Hardly gripping. The fact that I ended up counting these lacunae in the action says it all. There was a lot of dumb and banal scripting.
Five women from five different scientific professions go into ‘The Shimmering’, a kind of rainbow haze around a lighthouse, to assess its meaning and threat. Feminists won’t get much out of this because the women behave just like men in action films, i.e. walking stupidly into obvious danger, firing semi-automatic weapons a lot, and blaming each other.
There was stuff about refracted genetics which sounded baloney to me but it turned out to explain an alligator with shark’s teeth and a prognathous bear with dental problems.
The quasi-Kubrik ending was pretty but I don’t know what it meant and I doubt if the director did either. Critics thought it all too cerebral for the box office. I thought it pretentious and pseudo-intellectual.

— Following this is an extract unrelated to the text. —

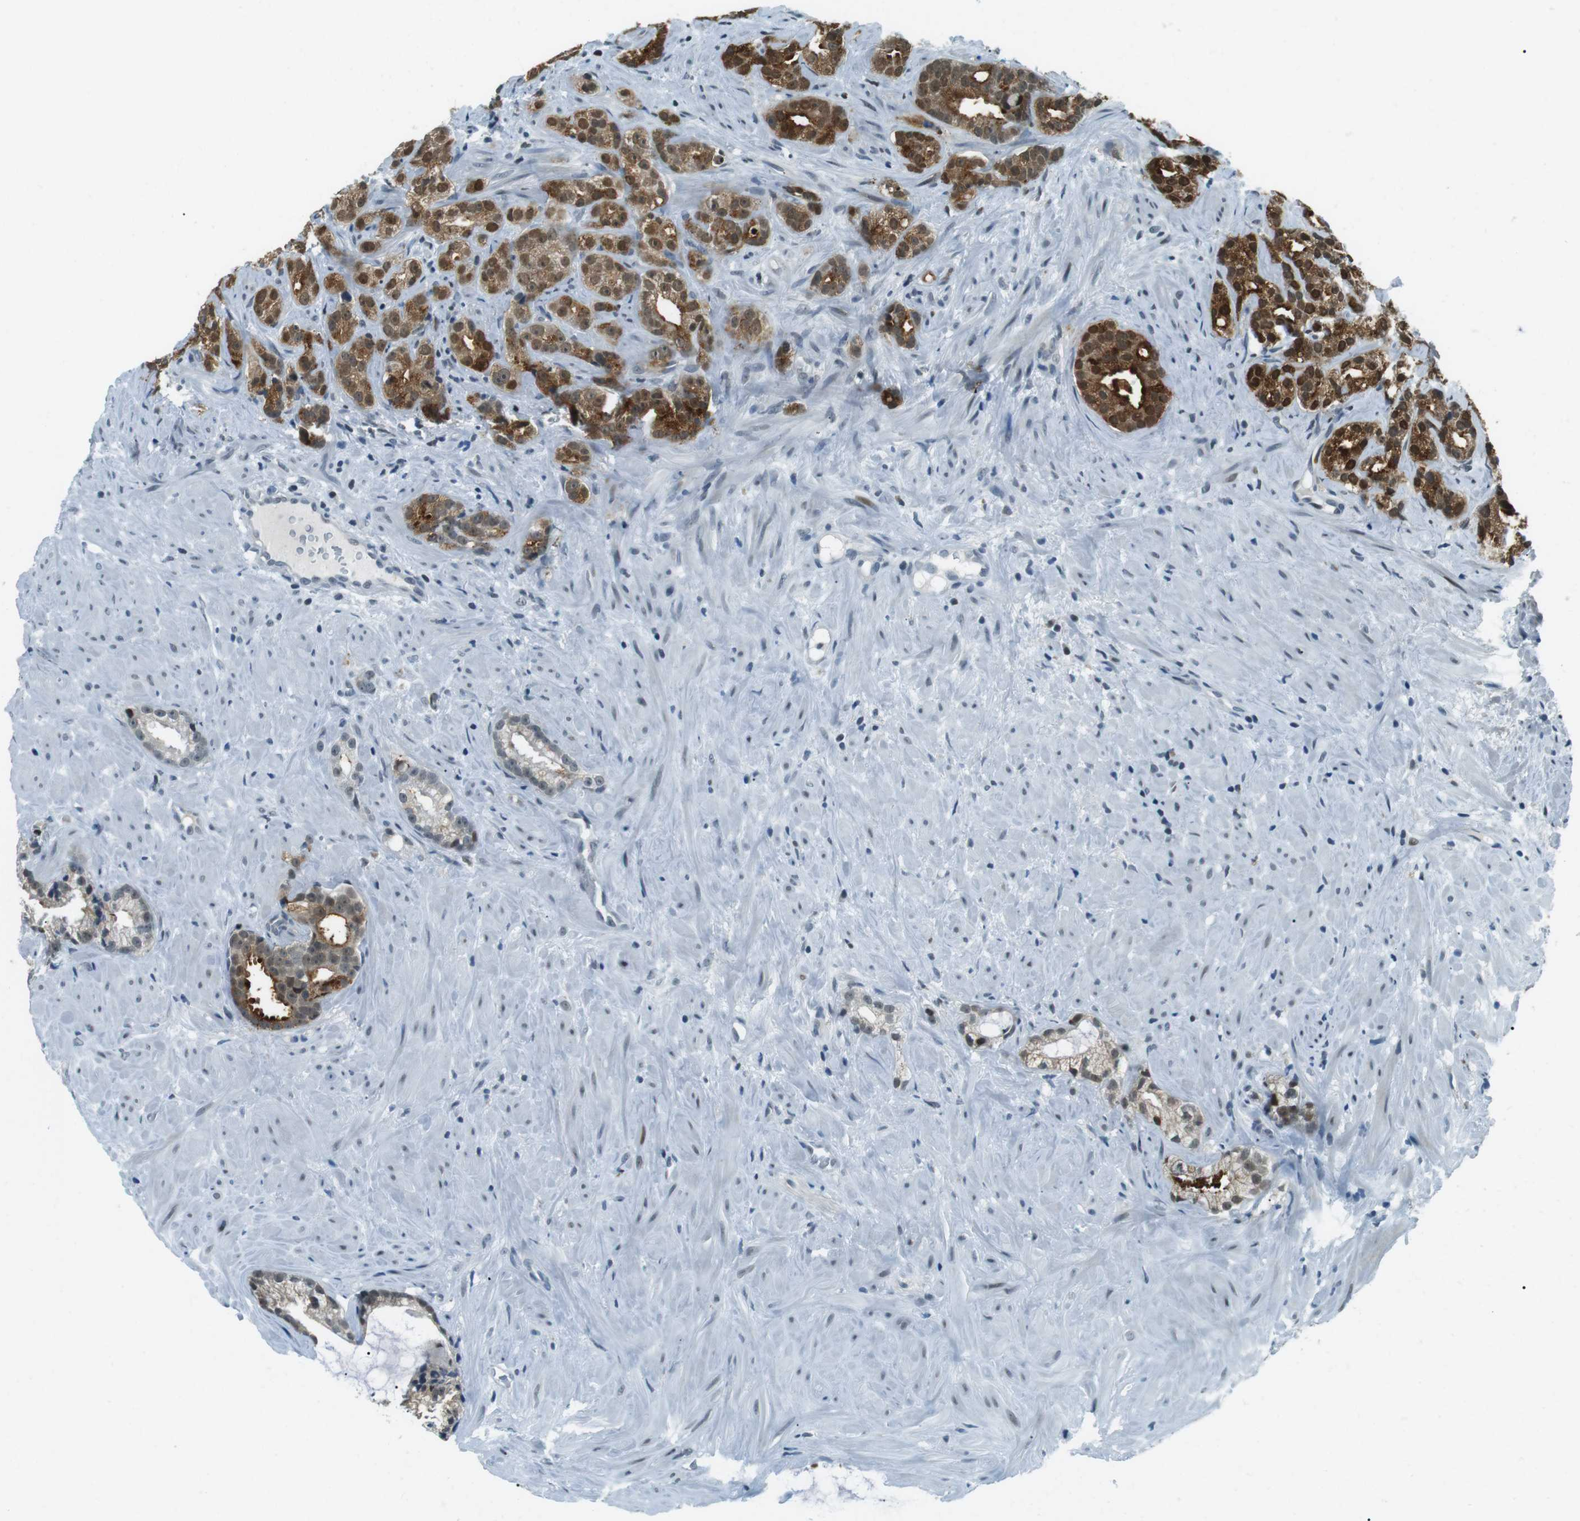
{"staining": {"intensity": "strong", "quantity": "<25%", "location": "cytoplasmic/membranous,nuclear"}, "tissue": "prostate cancer", "cell_type": "Tumor cells", "image_type": "cancer", "snomed": [{"axis": "morphology", "description": "Adenocarcinoma, Low grade"}, {"axis": "topography", "description": "Prostate"}], "caption": "A histopathology image of low-grade adenocarcinoma (prostate) stained for a protein demonstrates strong cytoplasmic/membranous and nuclear brown staining in tumor cells.", "gene": "PJA1", "patient": {"sex": "male", "age": 89}}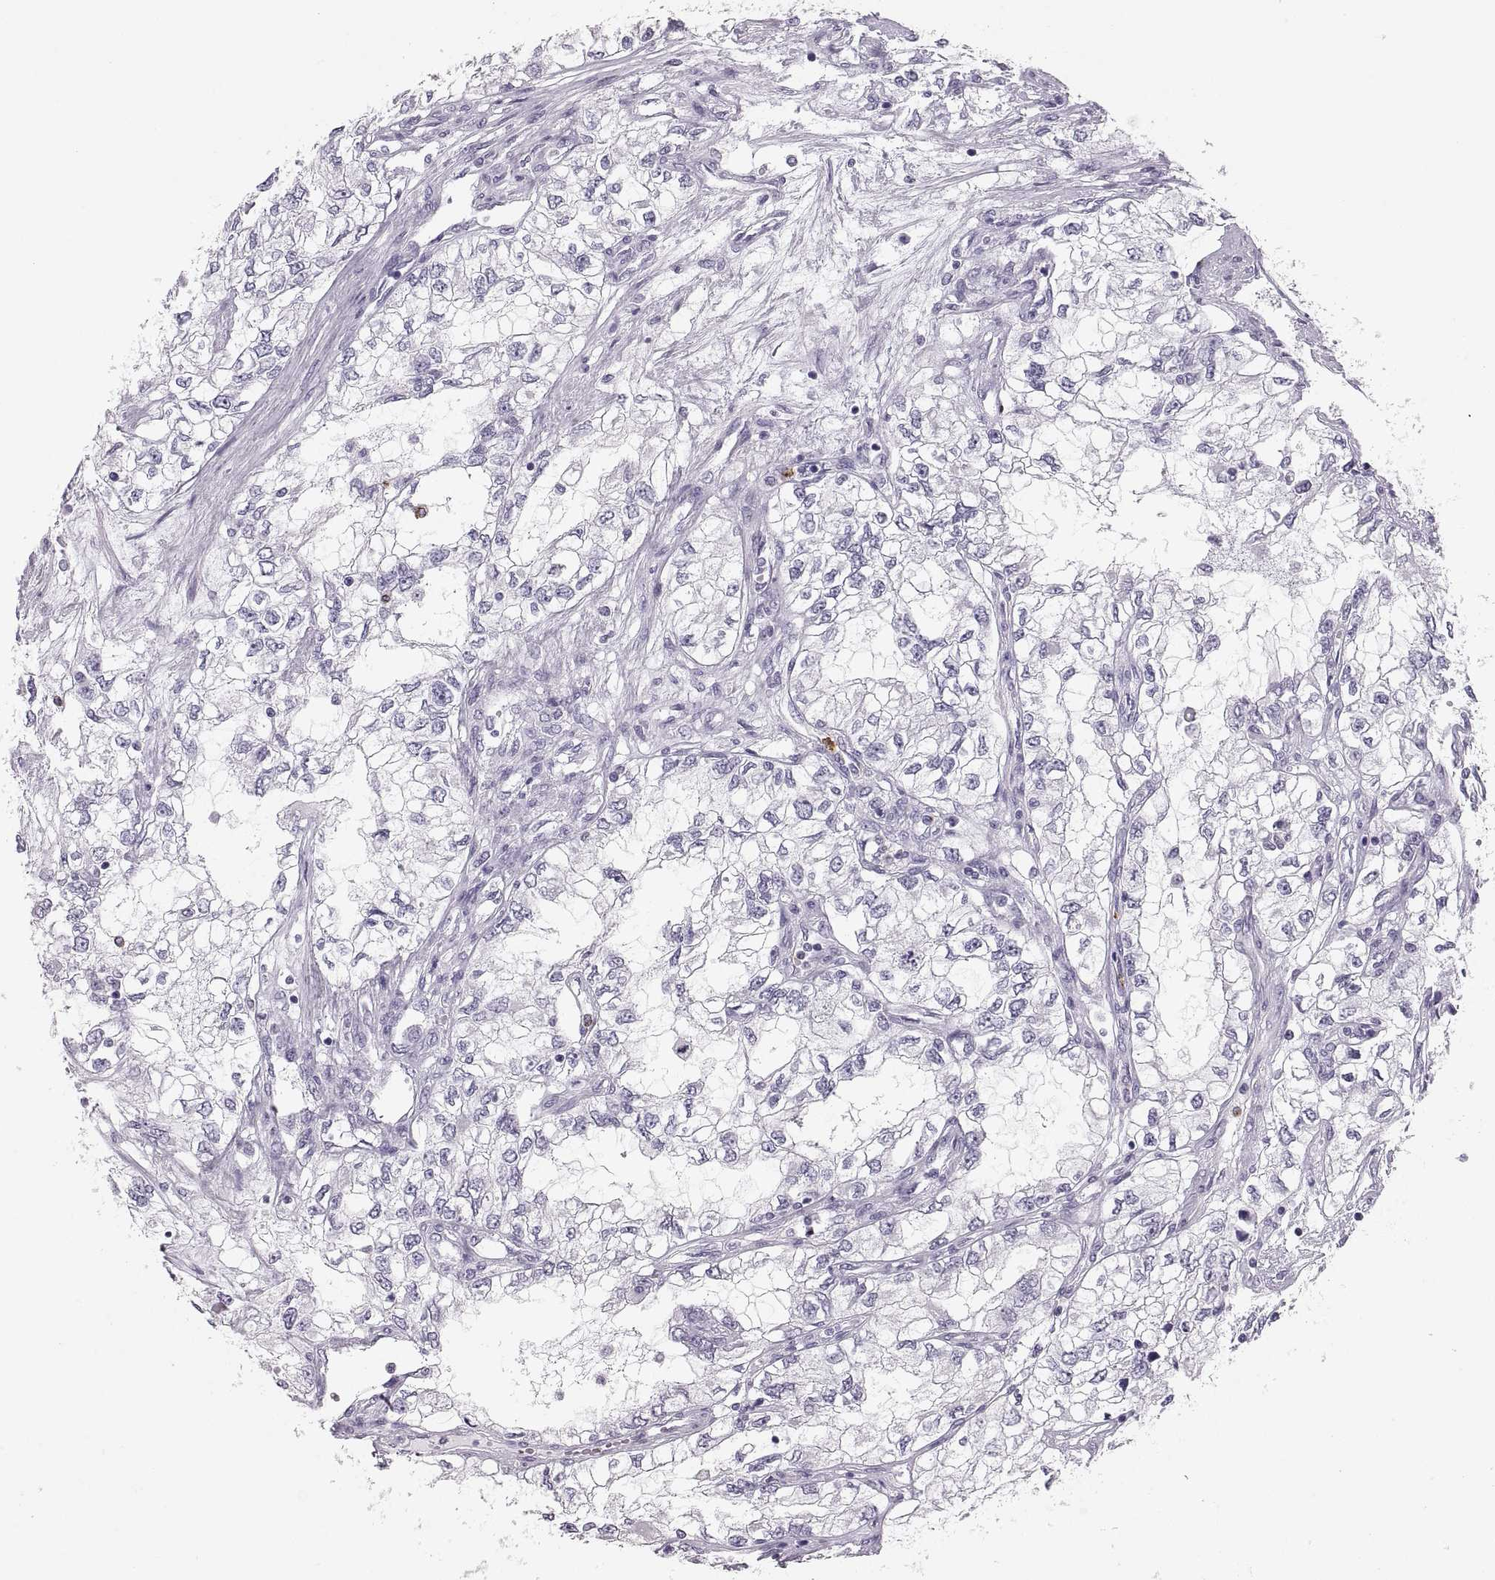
{"staining": {"intensity": "negative", "quantity": "none", "location": "none"}, "tissue": "renal cancer", "cell_type": "Tumor cells", "image_type": "cancer", "snomed": [{"axis": "morphology", "description": "Adenocarcinoma, NOS"}, {"axis": "topography", "description": "Kidney"}], "caption": "IHC histopathology image of human renal adenocarcinoma stained for a protein (brown), which reveals no expression in tumor cells.", "gene": "MILR1", "patient": {"sex": "female", "age": 59}}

That may be why The Guardian liked it.
Eli [Netflix]
⭐️⭐️
Insipid and silly. About as scary as Winnie the Pooh. Usual problems. Undisciplined screenplay. Awful dialogue. Too much action – too little build up. Do not waste your time getting to the stupid and inadequate conclusion.
Judy
⭐️⭐️
Friends raved about it. So I watched it. Oh, brother, was I bored. Sure La Zellweger did a marvellous impersonation job but so what? Trouble is, I was never a fan anyway. The Wizard of Oz scared me as a kid and when I saw it all the way to the end as an older teenager, I found the morality sentimental and the ending inept. The story of a star destroyed by her manipulators is not new. Garland’s absorption in the egoism of performance is well done but, for my money, Piaf did it better. The way Judy is pumped with uppers and downers to get her to perform is sad but I couldn’t feel that it was tragic. There seemed to be no compensating uplift. It was all victim. I can see that, if you liked the music, the uplift was there, but I’m not one for the jazz-lite big band ballad American style myself. As for her gay claque, well, charming, but I’m not sure such stereotyping is liberating at all. I don’t know if being called a ‘friend of Dorothy’ is any better than being called a ‘shirt-lifter’ even if it’s funnier. So, sorry, if this is heresy, but that was a long two hours.
Downton Abbey: The Film
⭐️⭐️⭐️⭐️
Silly, sentimental, twee, daft, snobbish, funny. The evocation of a world that never was, with soft-soaped nods at politics that never quite were (so as not to offend), an improbable plot about a royal visit, a downstairs rebellion, a queer footman (sorry two) and the incomparable Dame Maggie, not to mention a beautiful orchestra – all the ingredients for a soft-centred Saturday at the end of a leap year February with the wind howling outside like a banshee with piles.
You don’t like happy endings? Go and watch Eastenders, you miserable dog.
Theatre of Blood (1973)
⭐️⭐️⭐️⭐️⭐️
The funniest thing I’ve seen in ages. Shakespearean actor, Edward Kendal Sheridan Lionheart, wreaks revenge on the critics who denied him an award and murders them one by one in macabre scenarios from Shakespeare plays. Don’t miss the weighing scene from The Merchant where the pound of flesh is two ounces over or the duel from Romeo and Juliet played on gymnasium trampolines. Lionheart is played by the wonderfully atrocious, Vincent Price, Cardinal of Camp and High Priest of Ham. How he must have relished the opportunity for sumptuous self-parody. The supporting cast is stellar. I particularly enjoyed Milo O’Shea as Inspector Boot. As over the top as the Christmas fairy. As purple as my prose.